Illustrer le silence et la résistance
La relation entre le texte, qui dénonce les violences, et les illustrations, percutantes, est essentielle. Les images, d’apparence innocente, amplifient la force des mots, créant un contraste qui intensifie le message dans la mesure où elles nous renvoient à une vision enfantine, renforçant la force des révélations sur la violence et l’inceste, tout en nous incitant à percevoir ces vérités avec une sensibilité innocente, mais brisée par la violence des faits, de leur système. Prenons par exemple cette scène où elle se dessine à 18 ans, entourée de l’isolement et du harcèlement qu’elle a subi. Le contraste entre les dessins enfantins et le propos d’une violence extrême donne à l’œuvre une dimension encore plus troublante. Les images deviennent un lieu de résistance, une possibilité de briser le silence par l’art, car Cécile transforme le dessin, outil enfantin de prime abord, en outil de dénonciation, une manière de rendre visible ce qui a été invisibilisé de son vécu d’enfant. Ses autoportraits, par exemple, ne font pas d’elle qu’une victime, mais une survivante qui tente de reprendre possession de son récit, de pratiquer une forme de narrativité thérapeutique.
Cécile Cée, à travers son récit, parvient alors à transformer son vécu personnel en une analyse critique de l’inceste et des violences familiales, croisant sa propre expérience avec des réflexions théoriques.

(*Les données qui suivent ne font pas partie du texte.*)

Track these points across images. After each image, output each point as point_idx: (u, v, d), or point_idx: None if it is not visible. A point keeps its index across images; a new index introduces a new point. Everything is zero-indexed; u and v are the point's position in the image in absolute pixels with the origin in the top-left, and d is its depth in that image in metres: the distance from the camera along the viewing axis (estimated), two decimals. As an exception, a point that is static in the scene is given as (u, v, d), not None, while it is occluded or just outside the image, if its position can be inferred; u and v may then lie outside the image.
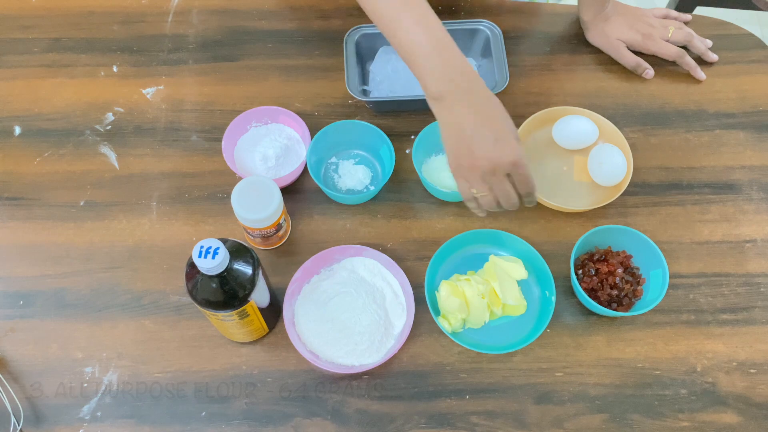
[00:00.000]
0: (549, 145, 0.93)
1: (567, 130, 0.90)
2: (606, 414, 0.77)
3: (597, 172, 0.88)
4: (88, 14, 1.03)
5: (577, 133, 0.90)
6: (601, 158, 0.88)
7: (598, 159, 0.88)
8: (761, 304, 0.83)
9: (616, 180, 0.87)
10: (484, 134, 0.68)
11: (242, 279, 0.68)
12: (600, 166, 0.87)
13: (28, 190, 0.89)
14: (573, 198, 0.89)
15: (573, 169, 0.91)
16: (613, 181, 0.87)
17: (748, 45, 1.01)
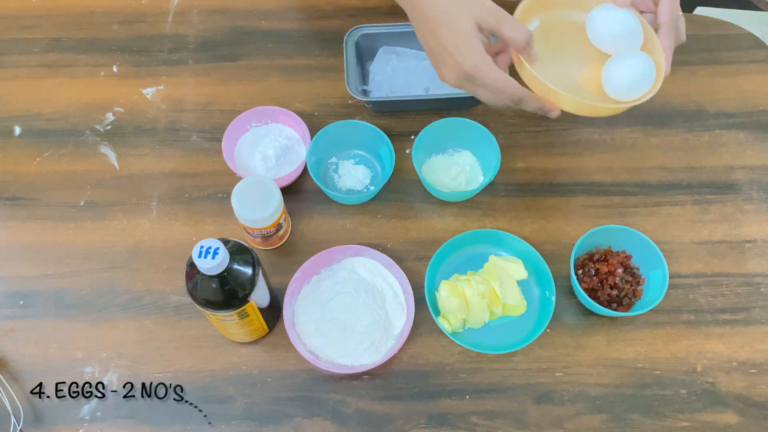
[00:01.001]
0: (562, 34, 0.77)
1: (607, 26, 0.73)
2: (606, 414, 0.77)
3: (616, 80, 0.72)
4: (88, 14, 1.03)
5: (621, 33, 0.73)
6: (626, 63, 0.72)
7: (621, 65, 0.72)
8: (761, 304, 0.83)
9: (635, 93, 0.72)
10: (432, 62, 0.71)
11: (242, 279, 0.68)
12: (622, 72, 0.71)
13: (28, 190, 0.89)
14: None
15: (582, 73, 0.76)
16: (631, 94, 0.72)
17: (748, 45, 1.01)
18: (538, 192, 0.90)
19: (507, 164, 0.90)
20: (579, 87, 0.74)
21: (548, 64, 0.72)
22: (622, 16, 0.73)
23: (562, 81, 0.71)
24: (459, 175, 0.88)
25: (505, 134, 0.93)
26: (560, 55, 0.76)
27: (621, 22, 0.73)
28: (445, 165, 0.89)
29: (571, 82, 0.74)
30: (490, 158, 0.87)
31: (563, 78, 0.72)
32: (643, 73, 0.71)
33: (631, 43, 0.74)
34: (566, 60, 0.75)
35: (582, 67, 0.75)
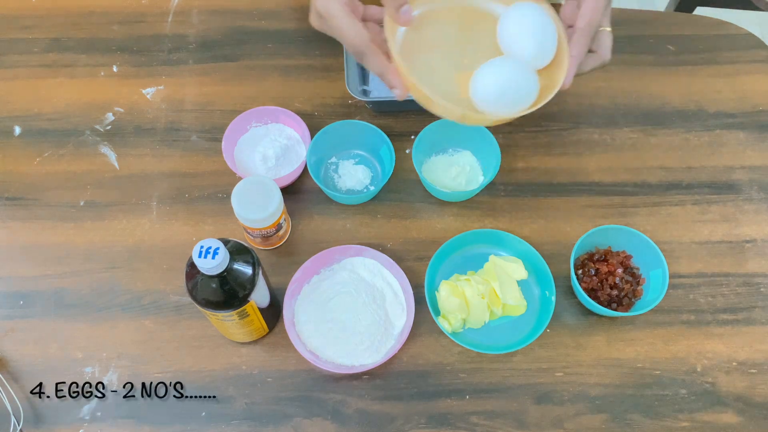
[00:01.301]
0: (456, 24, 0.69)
1: (516, 27, 0.64)
2: (606, 414, 0.77)
3: (484, 92, 0.62)
4: (88, 14, 1.03)
5: (528, 40, 0.63)
6: (499, 70, 0.61)
7: (492, 73, 0.62)
8: (761, 304, 0.83)
9: (512, 108, 0.62)
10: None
11: (242, 279, 0.68)
12: (492, 82, 0.61)
13: (28, 190, 0.89)
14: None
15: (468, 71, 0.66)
16: (507, 110, 0.62)
17: (748, 45, 1.01)
18: (538, 192, 0.90)
19: (507, 164, 0.90)
20: (452, 85, 0.65)
21: (435, 45, 0.65)
22: (537, 21, 0.64)
23: (438, 71, 0.63)
24: (459, 175, 0.88)
25: (505, 134, 0.93)
26: (456, 43, 0.67)
27: (532, 26, 0.63)
28: (445, 165, 0.89)
29: (446, 77, 0.64)
30: (490, 158, 0.87)
31: (441, 67, 0.64)
32: (515, 86, 0.61)
33: (538, 53, 0.64)
34: (459, 50, 0.66)
35: (472, 64, 0.65)
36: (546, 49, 0.64)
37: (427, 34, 0.65)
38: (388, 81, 0.63)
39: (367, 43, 0.63)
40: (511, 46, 0.64)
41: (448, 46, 0.67)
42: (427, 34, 0.65)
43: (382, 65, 0.63)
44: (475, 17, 0.68)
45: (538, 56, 0.64)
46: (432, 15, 0.67)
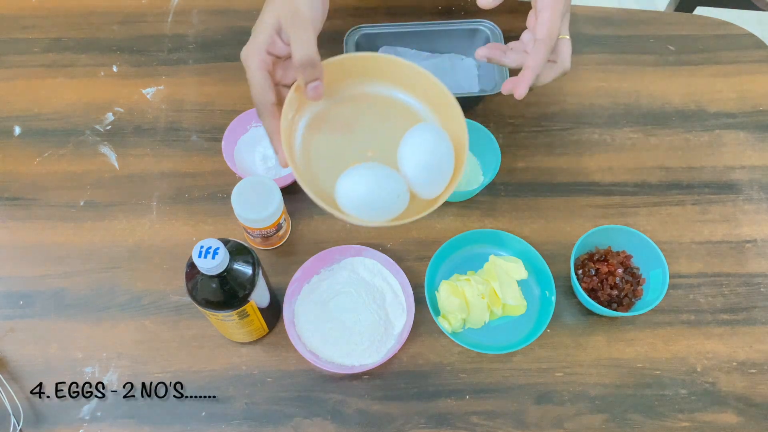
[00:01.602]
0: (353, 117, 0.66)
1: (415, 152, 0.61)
2: (606, 414, 0.77)
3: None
4: (88, 14, 1.03)
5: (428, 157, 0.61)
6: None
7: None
8: (761, 305, 0.83)
9: (433, 189, 0.61)
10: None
11: (242, 279, 0.68)
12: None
13: (27, 190, 0.89)
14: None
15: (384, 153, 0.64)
16: (429, 190, 0.62)
17: (748, 45, 1.01)
18: (538, 192, 0.90)
19: (507, 164, 0.90)
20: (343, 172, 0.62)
21: (342, 131, 0.63)
22: (433, 151, 0.60)
23: (339, 158, 0.61)
24: (459, 175, 0.88)
25: (505, 134, 0.93)
26: (363, 133, 0.65)
27: (426, 156, 0.60)
28: (445, 165, 0.89)
29: (342, 163, 0.62)
30: (490, 158, 0.87)
31: (343, 155, 0.62)
32: (380, 196, 0.59)
33: (430, 181, 0.61)
34: (364, 140, 0.64)
35: (373, 157, 0.63)
36: (431, 183, 0.62)
37: (335, 120, 0.64)
38: (274, 146, 0.62)
39: (268, 103, 0.62)
40: (402, 166, 0.62)
41: (355, 134, 0.65)
42: (336, 120, 0.64)
43: (273, 129, 0.62)
44: (389, 107, 0.66)
45: (420, 187, 0.62)
46: (344, 102, 0.65)
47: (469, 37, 0.96)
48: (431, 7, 1.04)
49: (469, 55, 0.98)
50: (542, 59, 0.66)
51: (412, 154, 0.61)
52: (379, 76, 0.65)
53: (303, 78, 0.60)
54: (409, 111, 0.65)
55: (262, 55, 0.62)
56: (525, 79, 0.67)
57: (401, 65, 0.64)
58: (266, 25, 0.62)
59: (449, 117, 0.63)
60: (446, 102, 0.63)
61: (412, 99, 0.66)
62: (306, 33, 0.60)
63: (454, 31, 0.96)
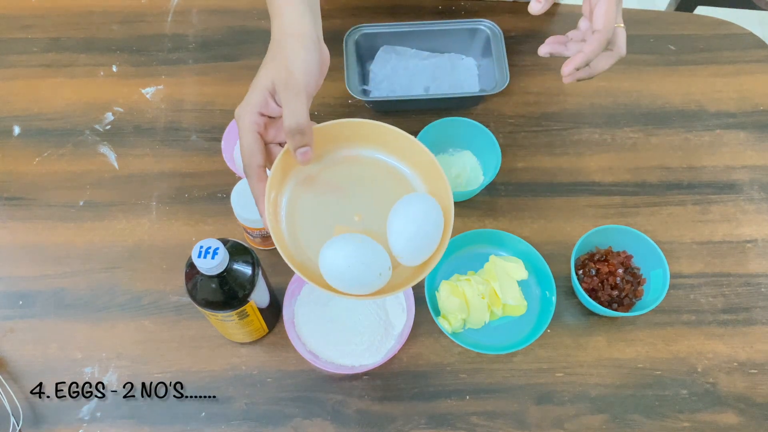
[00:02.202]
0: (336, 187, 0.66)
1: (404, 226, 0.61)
2: (606, 414, 0.77)
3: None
4: (87, 14, 1.03)
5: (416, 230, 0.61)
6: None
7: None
8: (762, 305, 0.83)
9: (422, 255, 0.62)
10: None
11: (242, 279, 0.68)
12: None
13: (27, 190, 0.89)
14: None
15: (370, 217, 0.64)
16: (418, 257, 0.62)
17: (748, 44, 1.01)
18: (539, 192, 0.89)
19: (507, 164, 0.90)
20: (330, 236, 0.62)
21: (329, 195, 0.64)
22: (421, 222, 0.60)
23: (324, 222, 0.62)
24: (459, 175, 0.88)
25: (505, 134, 0.93)
26: (350, 197, 0.64)
27: (412, 227, 0.60)
28: (445, 165, 0.89)
29: (328, 227, 0.63)
30: (490, 158, 0.87)
31: (328, 220, 0.63)
32: (362, 269, 0.58)
33: (414, 251, 0.61)
34: (351, 204, 0.64)
35: (361, 221, 0.63)
36: (418, 253, 0.62)
37: (321, 184, 0.64)
38: (259, 209, 0.61)
39: (254, 166, 0.61)
40: (390, 237, 0.62)
41: (342, 198, 0.65)
42: (322, 184, 0.64)
43: (259, 192, 0.61)
44: (385, 176, 0.66)
45: (407, 256, 0.62)
46: (332, 165, 0.65)
47: (469, 36, 0.96)
48: (431, 6, 1.04)
49: (469, 55, 0.98)
50: (599, 48, 0.69)
51: (404, 226, 0.61)
52: (370, 141, 0.65)
53: (292, 144, 0.60)
54: (399, 176, 0.66)
55: (255, 117, 0.62)
56: (575, 59, 0.69)
57: (391, 132, 0.64)
58: (261, 87, 0.61)
59: (437, 186, 0.64)
60: (434, 170, 0.64)
61: (402, 165, 0.66)
62: (298, 100, 0.60)
63: (454, 30, 0.96)
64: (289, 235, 0.62)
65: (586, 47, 0.69)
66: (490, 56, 0.94)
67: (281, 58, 0.62)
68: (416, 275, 0.61)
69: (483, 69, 0.96)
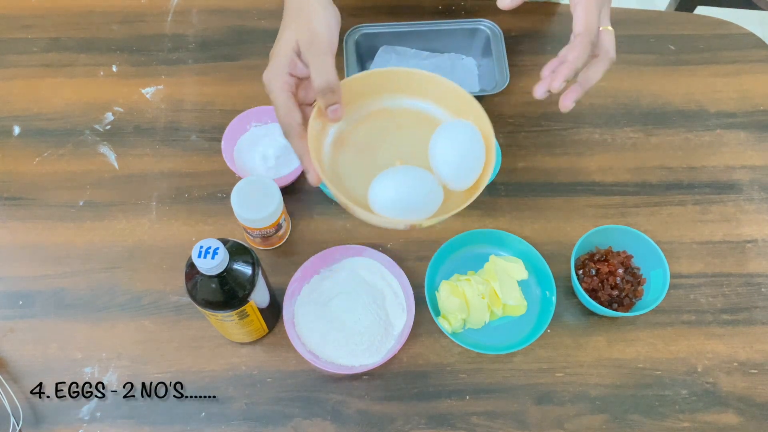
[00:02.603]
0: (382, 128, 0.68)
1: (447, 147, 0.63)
2: (606, 414, 0.77)
3: (443, 168, 0.63)
4: (87, 14, 1.03)
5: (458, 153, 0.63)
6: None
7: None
8: (762, 305, 0.83)
9: (467, 180, 0.63)
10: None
11: (242, 279, 0.68)
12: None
13: (27, 190, 0.89)
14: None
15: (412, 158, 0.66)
16: (463, 182, 0.63)
17: (748, 44, 1.01)
18: (539, 192, 0.89)
19: (507, 164, 0.90)
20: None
21: (368, 146, 0.66)
22: (462, 145, 0.62)
23: (368, 170, 0.63)
24: (459, 175, 0.88)
25: (505, 134, 0.93)
26: (389, 145, 0.66)
27: (458, 150, 0.62)
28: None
29: (370, 173, 0.63)
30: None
31: (371, 167, 0.64)
32: (414, 197, 0.60)
33: (462, 175, 0.63)
34: (391, 151, 0.66)
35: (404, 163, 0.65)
36: (465, 174, 0.63)
37: (361, 136, 0.66)
38: (305, 166, 0.62)
39: (294, 124, 0.62)
40: (434, 165, 0.63)
41: (381, 147, 0.66)
42: (361, 135, 0.66)
43: (302, 149, 0.62)
44: (412, 118, 0.67)
45: (454, 179, 0.63)
46: (369, 117, 0.67)
47: (469, 36, 0.96)
48: (431, 6, 1.04)
49: (469, 55, 0.98)
50: (584, 53, 0.64)
51: (447, 150, 0.62)
52: (396, 89, 0.67)
53: (323, 102, 0.61)
54: (430, 117, 0.67)
55: (285, 77, 0.63)
56: (561, 71, 0.64)
57: (414, 75, 0.65)
58: (286, 48, 0.63)
59: (470, 114, 0.65)
60: (464, 101, 0.65)
61: (431, 105, 0.67)
62: (325, 58, 0.61)
63: (454, 30, 0.95)
64: (340, 187, 0.63)
65: (570, 54, 0.64)
66: (490, 56, 0.94)
67: (304, 18, 0.63)
68: (467, 197, 0.61)
69: (483, 69, 0.96)
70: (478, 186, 0.62)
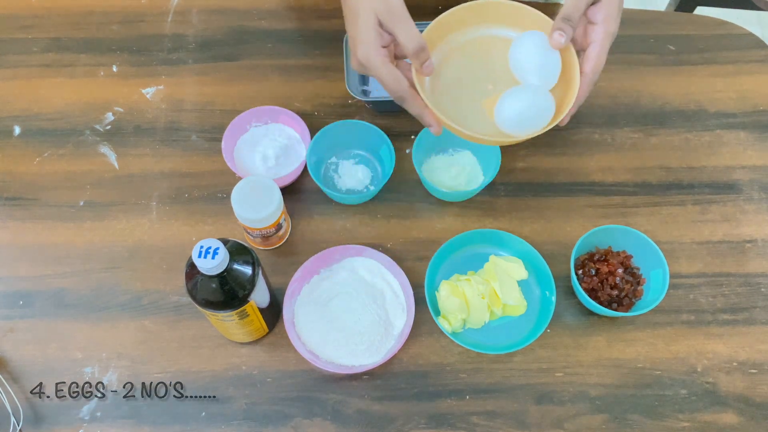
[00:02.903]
0: (478, 54, 0.76)
1: (524, 56, 0.71)
2: (606, 414, 0.77)
3: (506, 117, 0.70)
4: (87, 14, 1.03)
5: (535, 67, 0.71)
6: (517, 99, 0.70)
7: (512, 100, 0.70)
8: (761, 304, 0.83)
9: (530, 128, 0.70)
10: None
11: (242, 279, 0.68)
12: (512, 109, 0.70)
13: (27, 190, 0.89)
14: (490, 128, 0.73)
15: (491, 96, 0.74)
16: (526, 130, 0.70)
17: (748, 45, 1.01)
18: (538, 192, 0.89)
19: (507, 164, 0.90)
20: (480, 111, 0.74)
21: (459, 79, 0.75)
22: (543, 49, 0.70)
23: (466, 100, 0.73)
24: (459, 175, 0.88)
25: (505, 134, 0.93)
26: (477, 73, 0.76)
27: (539, 56, 0.71)
28: (445, 165, 0.89)
29: (474, 104, 0.74)
30: (490, 158, 0.87)
31: (468, 97, 0.74)
32: (535, 109, 0.69)
33: (545, 77, 0.72)
34: (480, 78, 0.76)
35: (495, 88, 0.74)
36: (549, 74, 0.72)
37: (450, 71, 0.75)
38: (426, 122, 0.71)
39: (405, 89, 0.70)
40: (519, 74, 0.73)
41: (471, 77, 0.76)
42: (451, 71, 0.75)
43: (420, 108, 0.70)
44: (488, 44, 0.76)
45: (543, 81, 0.72)
46: (451, 53, 0.76)
47: (470, 36, 0.96)
48: (431, 6, 1.04)
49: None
50: (587, 91, 0.71)
51: (525, 57, 0.71)
52: (472, 22, 0.76)
53: (417, 61, 0.69)
54: (505, 39, 0.75)
55: (381, 50, 0.70)
56: (571, 112, 0.71)
57: (482, 6, 0.74)
58: (369, 24, 0.69)
59: (538, 27, 0.72)
60: (530, 17, 0.73)
61: (507, 30, 0.75)
62: (408, 24, 0.68)
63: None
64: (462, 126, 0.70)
65: (580, 89, 0.70)
66: (490, 56, 0.94)
67: None
68: (562, 109, 0.71)
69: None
70: (569, 90, 0.71)
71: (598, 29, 0.70)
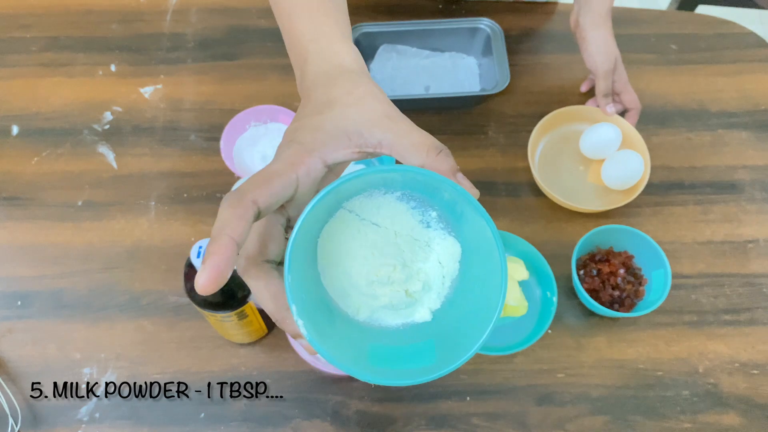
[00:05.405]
0: (565, 142, 0.92)
1: (594, 140, 0.89)
2: (607, 415, 0.76)
3: (612, 176, 0.87)
4: (86, 13, 1.02)
5: (604, 142, 0.88)
6: (619, 163, 0.87)
7: (615, 163, 0.87)
8: (763, 305, 0.82)
9: (629, 184, 0.86)
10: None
11: (241, 279, 0.67)
12: (616, 170, 0.87)
13: (25, 189, 0.89)
14: (585, 198, 0.88)
15: (588, 170, 0.91)
16: (626, 185, 0.87)
17: (750, 44, 1.00)
18: (539, 192, 0.89)
19: (507, 164, 0.90)
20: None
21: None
22: (604, 132, 0.88)
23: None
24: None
25: (505, 133, 0.93)
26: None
27: (602, 136, 0.88)
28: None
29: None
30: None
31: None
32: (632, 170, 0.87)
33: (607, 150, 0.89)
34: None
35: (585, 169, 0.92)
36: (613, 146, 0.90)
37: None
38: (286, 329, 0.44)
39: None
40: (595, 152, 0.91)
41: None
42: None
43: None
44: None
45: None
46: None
47: (470, 35, 0.96)
48: (432, 5, 1.03)
49: (470, 54, 0.97)
50: (636, 121, 0.92)
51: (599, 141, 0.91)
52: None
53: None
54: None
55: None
56: (601, 104, 0.91)
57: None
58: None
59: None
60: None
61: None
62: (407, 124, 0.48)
63: (455, 29, 0.95)
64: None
65: (631, 120, 0.91)
66: (490, 55, 0.94)
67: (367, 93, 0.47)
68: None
69: (484, 68, 0.96)
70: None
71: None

Ce que Cécile sait est une œuvre qui marque par le récit autobiographique qu’elle libère, un récit qui réveille la révolte, la douleur, mais surtout le combat contre ces violences qui perdurent. Cécile Cée, à travers son récit, parvient alors à transformer son vécu personnel en une analyse critique de l’inceste et des violences familiales, croisant sa propre expérience avec des réflexions théoriques. Pour ce faire, elle n’hésite pas à montrer les répercussions alarmantes de l’inceste, de la violence psychique et de l’anéantissement de la parole des victimes. En exposant son passé et en critiquant les systèmes qui ont permis à ces violences de persister, l’œuvre nous invite à la vigilance, à rompre notre complicité dans ces silences qui perdurent, dans nos sphères familiales, mais aussi à l’échelle sociale. Elle nous pousse alors à « défaire les nœuds dans les branches de l’arbre familial », à réécrire l’histoire autrement. Ce retour aux mots, ceux qui ont été enfouis dans des journaux d’enfant, devient une manière de retrouver la voix nécessaire pour sortir de l’emprise du silence, pour écrire un nouveau journal, libérateur, car, à mesure qu’il rétablit la réalité des violences subies, il dénoue les secrets transmis de génération en génération.
- Ce que Cécile sait, Cécile Cée, Marabout, 2024.
Je te vois, Cécile, dans ta vérité
Je vois que ta main tremble mais trace des lignes d’éclats
chaque silence cède sous la force de ton cri muet,
les ombres s’effacent, dévoilant des vérités oubliées,
tu avances, lumineuse, dans l’obscurité qui se dissipe.